[Stored items]
>> start

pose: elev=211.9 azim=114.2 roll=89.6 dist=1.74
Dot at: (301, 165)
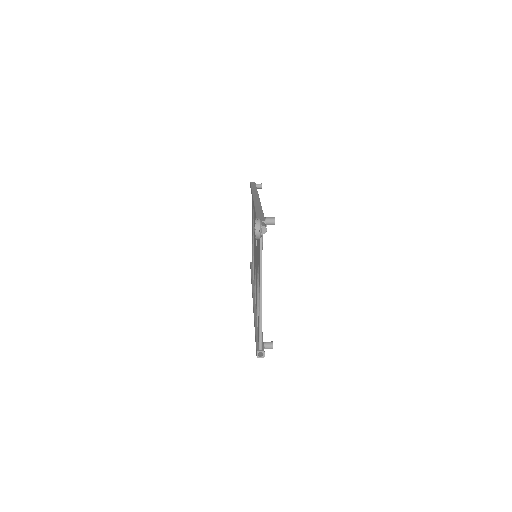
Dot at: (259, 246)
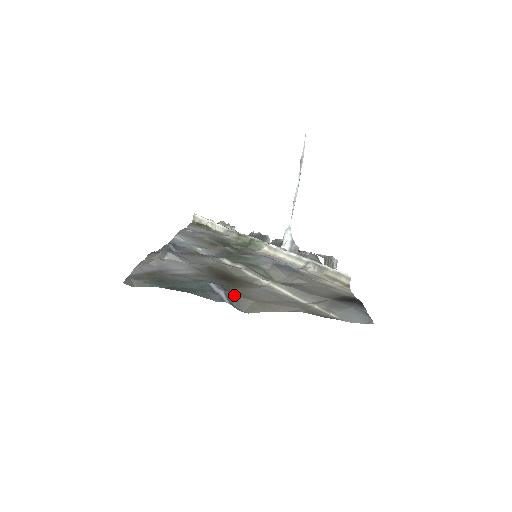
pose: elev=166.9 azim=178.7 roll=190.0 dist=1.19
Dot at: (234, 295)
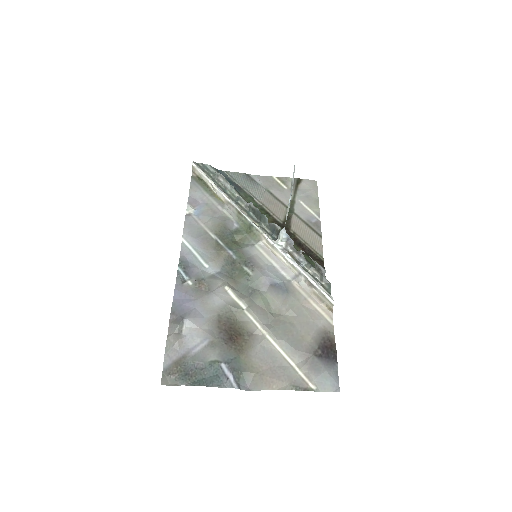
Dot at: (240, 373)
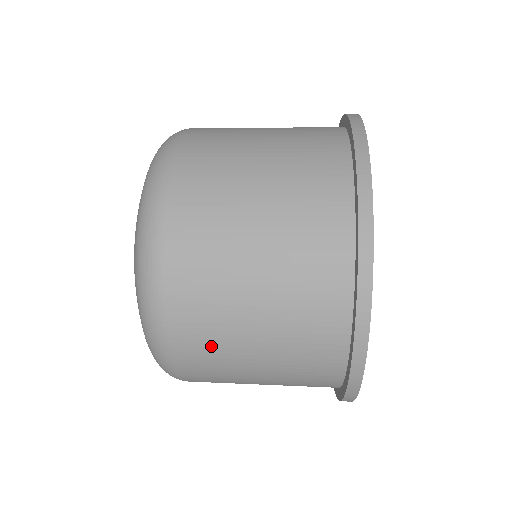
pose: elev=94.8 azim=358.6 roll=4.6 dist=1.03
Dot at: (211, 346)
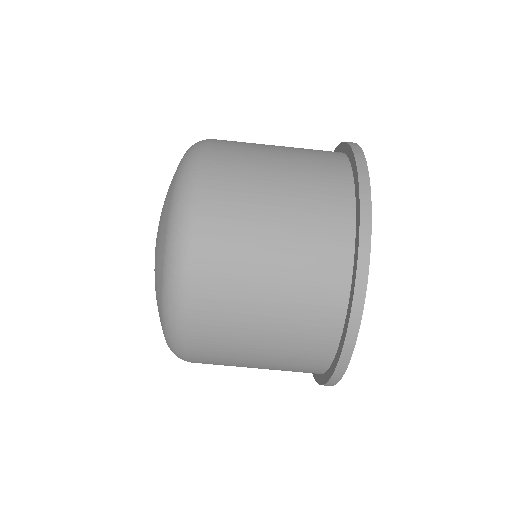
Dot at: (223, 343)
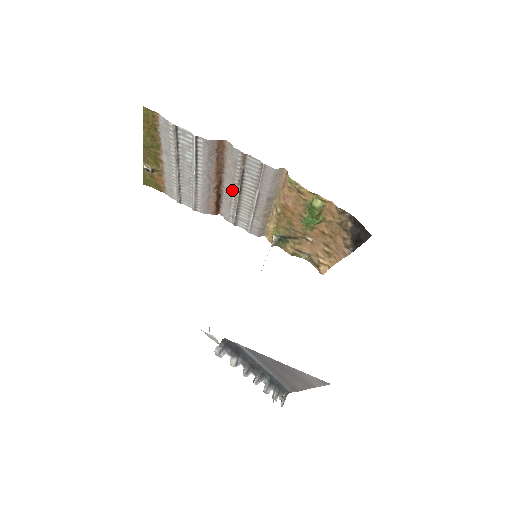
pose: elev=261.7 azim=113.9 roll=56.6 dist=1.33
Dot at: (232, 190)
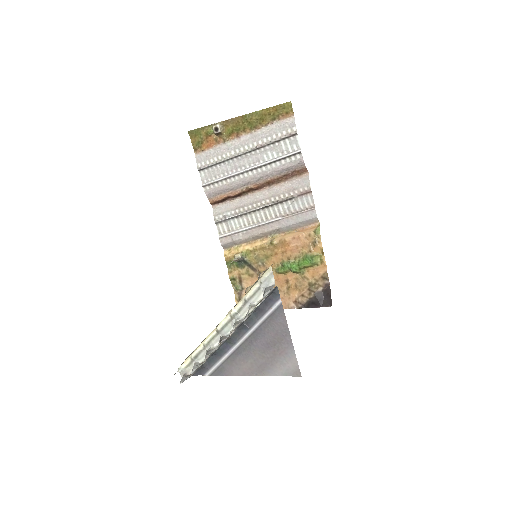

>> end

### Task instructions
Retype all of the entries above word for word, leaving out the pictures.

### Written answer
pose: elev=211.9 azim=114.2 roll=89.6 dist=1.74
Dot at: (301, 165)
Dot at: (259, 246)
pose: elev=166.9 azim=178.7 roll=190.0 dist=1.19
Dot at: (234, 295)
Dot at: (240, 373)
pose: elev=94.8 azim=358.6 roll=4.6 dist=1.03
Dot at: (211, 346)
Dot at: (223, 343)
pose: elev=261.7 azim=113.9 roll=56.6 dist=1.33
Dot at: (232, 190)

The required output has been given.